American media executive

James J. Spanfeller Jr. is an American executive known for running Forbes.com from 2001 to 2009. He is currently the CEO of G/O Media which consists primarily of sites that were previously part of Gawker Media. Spanfeller was hired by private equity firm Great Hill Partners to run the company after it was purchased from Univision. He is also a past Chairman of the IAB (Interactive Advertising Bureau) and longtime executive board member of Digital Content Next (DCN).

== Career ==
Spanfeller graduated from Union College with a B.A. in English Literature in 1979 and went to work as a reporter for the SoHo Weekly News. He soon switched to the business side of the paper, and later took a tour through Europe. Upon returning from Europe, Spanfeller took a position at AMP Marketing Systems.

In 1984, Spanfeller was named publisher of Newsweek On Campus magazine. Just under two years later, Spanfeller was replaced as publisher by Scott Kauffman and became the national sales manager of Newsweek magazine in 1986.

Spanfeller was named associate publisher and senior vice president of marketing of Playboy Enterprises in April 1989. In June 1993, Spanfeller became associate publisher for advertising at Inc. magazine, replacing Kristin Norrgard, who left to become publisher of Working Woman magazine.

In 1996, Spanfeller left his job at Inc., where he had become publisher, to become publisher of Yahoo! Internet Life, a joint publication of Ziff-Davis and Yahoo!. Spanfeller was also responsible for advertising sales on the magazine's website and that of Yahoo! Computing.

== Forbes.com ==
Spanfeller was employed by Forbes.com for eight years from 2001 to 2009, when digital and print operations were run separately.

== Daily Meal ==
In 2011, Spanfeller launched The Daily Meal with an estimated $2 million investment. The Daily Meal was acquired by Tronc in 2016.

== G/O Media ==
Spanfeller took over as CEO of G/O Media when Great Hill Partners purchased the company, formerly known as Gizmodo Media Group, and The Onion from Univision on April 8, 2019, and combined the companies. Great Hill Partners did not disclose the financial terms of the private, all equity transaction but stated in a press release that Spanfeller is an investor.

In 2019, G/O Media's sports blog Deadspin received media attention when all of its writers and editors resigned after an edict given by upper management to "stick to sports". A subsequent post on Kinja mocked Spanfeller as a "herb"; after being widely shared on social media, G/O Media removed the post.

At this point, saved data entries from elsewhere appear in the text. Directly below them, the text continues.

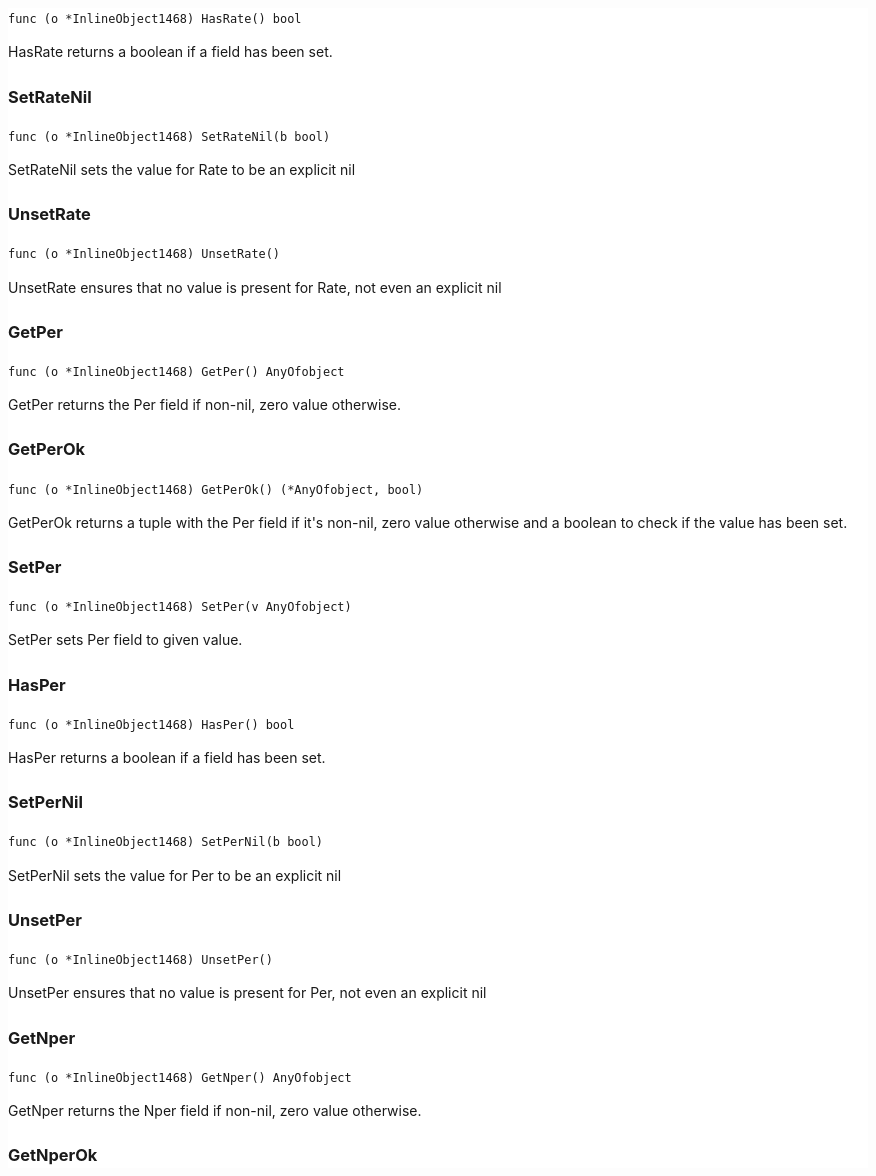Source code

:`func (o *InlineObject1468) HasRate() bool`

HasRate returns a boolean if a field has been set.

### SetRateNil

`func (o *InlineObject1468) SetRateNil(b bool)`

 SetRateNil sets the value for Rate to be an explicit nil

### UnsetRate
`func (o *InlineObject1468) UnsetRate()`

UnsetRate ensures that no value is present for Rate, not even an explicit nil
### GetPer

`func (o *InlineObject1468) GetPer() AnyOfobject`

GetPer returns the Per field if non-nil, zero value otherwise.

### GetPerOk

`func (o *InlineObject1468) GetPerOk() (*AnyOfobject, bool)`

GetPerOk returns a tuple with the Per field if it's non-nil, zero value otherwise
and a boolean to check if the value has been set.

### SetPer

`func (o *InlineObject1468) SetPer(v AnyOfobject)`

SetPer sets Per field to given value.

### HasPer

`func (o *InlineObject1468) HasPer() bool`

HasPer returns a boolean if a field has been set.

### SetPerNil

`func (o *InlineObject1468) SetPerNil(b bool)`

 SetPerNil sets the value for Per to be an explicit nil

### UnsetPer
`func (o *InlineObject1468) UnsetPer()`

UnsetPer ensures that no value is present for Per, not even an explicit nil
### GetNper

`func (o *InlineObject1468) GetNper() AnyOfobject`

GetNper returns the Nper field if non-nil, zero value otherwise.

### GetNperOk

In January 2020 the GMG union, which represents the staff of G/O media, announced a vote of no confidence in Spanfeller citing, among other issues, a lack of willingness to negotiate for "functional editorial independence protections."

G/O Media began divesting its websites in 2024, and sold its final website, The Root, in October 2025. Spanfeller subsequently announced G/O Media's closure in a post to its website.